Whatever the Diaz regime meant to Mexicans over three decades, his presidency was a blessing for Texans from the outset.  As with former president Antonio Lopez de Santa Anna, Diaz knew that he could not abolish the power of the aristocracy through liberal policies.  Like Santa Anna, Diaz turned away from his liberalist tendencies to develop practical alliances.  Unlike President Santa Anna, however, Diaz knew that the balance of power in North America had shifted toward the United States.

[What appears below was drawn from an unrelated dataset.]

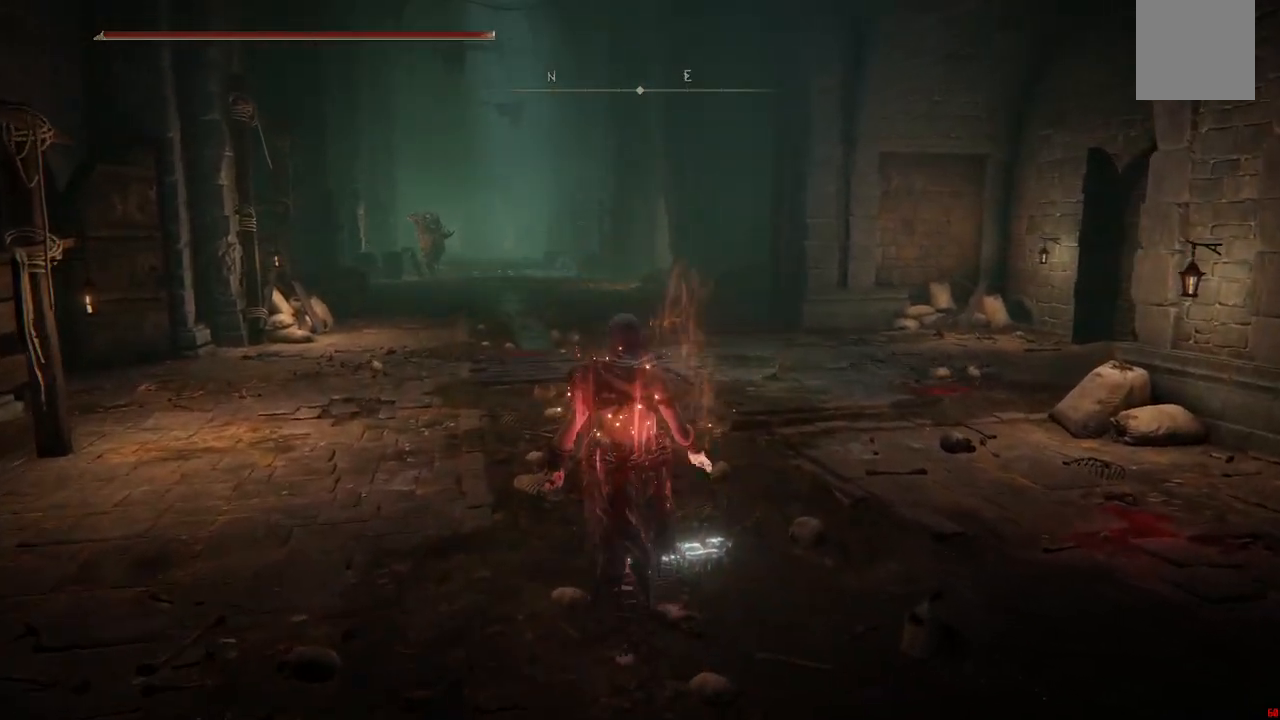
{"dt_ms": 500, "buttons": ["B"], "left_stick": "up", "right_stick": "center", "events": []}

He realized that his success in Mexico would depend on maintaining good relations with the Norte Americanos.  He once observed, “Mexico is too far from God and too close to the United States.”

Upon returning to Mexico, Diaz focused his efforts to consolidate his power.  As with every caudillo, he relatively soon, in this process, began to remove those who might later oppose his regime and even enlisted the United States government to help him accomplish it.  Joint Mexican American military operations were organized against hostile Indians, bandits, and rebels (there being little difference between the latter two)[4].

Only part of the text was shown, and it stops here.